This post is from my series of short essays on cybersecurity.

One of the important activities in NIST-CSF is “protect”. Building a protection for assets needs a comprehensive strategy. This post is continuing the discussion started in the previous post Cybersecurity framework – start with identify and protect, here I am going one step further to discuss well known practices under protection activities. I consider these basic steps as required steps for laying down the foundation to build the overall protection infrastructure in the digital world. These are fundamental pillars for any information security strategy.

Protect your castle from tumbling down – Timely patching I mentioned earlier security is not a product, it is a continuous process. New vulnerabilities being detected regularly – Log4j vulnerability discovered last month that impacted almost every Java application is an example where companies need to race against time to patch their systems. Manual patching of each system and service is time consuming, error prone, and not scalable. Investing in having an automated system where automated agents periodically scan each and every device and service in the network so you should know the span of vulnerability in real time and alert on any anomaly. Ability to automatically install the security patches or isolate vulnerable assets is essential to maintain the continuous security at scale and cost effectively.

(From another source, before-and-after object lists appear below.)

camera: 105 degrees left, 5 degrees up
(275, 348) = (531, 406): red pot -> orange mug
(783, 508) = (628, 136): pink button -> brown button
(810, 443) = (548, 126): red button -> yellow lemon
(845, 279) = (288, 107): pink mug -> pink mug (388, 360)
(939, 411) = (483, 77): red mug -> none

Maintain confidentiality – Encrypt data at rest and data in transit Confidentiality of data heavily relies on encryption. Adversaries always look for opportunities to sniff the data from your network traffic or sneak into data stores to steal the data or learn about internals of your infrastructure. You should always assume the worst case scenario that adversaries will one day be able to reach out to your data store or tap into your internal traffic – Countdown to Zero Day by Kim Zetter is good recap of early 2000s well known Stuxnet worm attack on Iran’s nuclear program that exploited such vulnerabilities. Data should always be encrypted when it is stored, all cloud service providers provide the feature to enable encryption on file systems and other data storage. Data encryption in transmitting messages from one endpoint to another is rudimentary, enabling Mutual TLS across all endpoints involved in data exchange is an essential step to enable encryption in transit. This ensures that the parties at each end of the network connection are who they claim and data transmitted on wire can only be decrypted by right endpoints.

Maintain confidentiality of confidentiality – Key management As I discussed earlier that the confidentiality depends on the secrecy of cryptographic keys used in the encryption/ decryption process. How cryptographic keys are managed define how secure is your encryption. Key management policy should include full cryptographic key lifecycle management:  Where and how keys can be generated? How can keys be protected in storage and during delivery? Process for suspending or revoking the keys? and Policy for key rotation to replace old keys with newly generated keys on a periodic basis? NIST publications under Key Management Guidelines provide general guidelines and best practices for cryptographic key management. 

Ask twice at the entry door – Multi-factor authentication Authentication is the process of verifying the identity someone is claiming. Strong passwords are traditional methods of authentication, but strong password doesn’t protect against stolen password, according to the website haveibeenpwned.com stating more than 11.7 billion leaked login credentials to date. Two factor authentication provides protection against stolen passwords. Users need to provide a password (“What you know?”) and a second authentication factor (“what you have?”) as a proof of identity. Usually the second is proof of possession of something unique to the user such as a hard one time password (OTP) generator device, ownership of smart card in tamper proof device, or a personal mobile device register with authentication service (authenticator).

The activities of continuous patching, encryption at rest and in transit, key management, multi-factor authentication are basic pillars to build the security infrastructure not a comprehensive list of all security controls.NIST 800-53 – Security and Privacy Controls for Information Systems and Organizations provides the catalog of the security and privacy controls, composed of over 1000 security controls to protect against all kinds of threats including human errors, structural issues, and hostile cyber attacks. In future posts I will continue deep dive discussions into these security controls categories.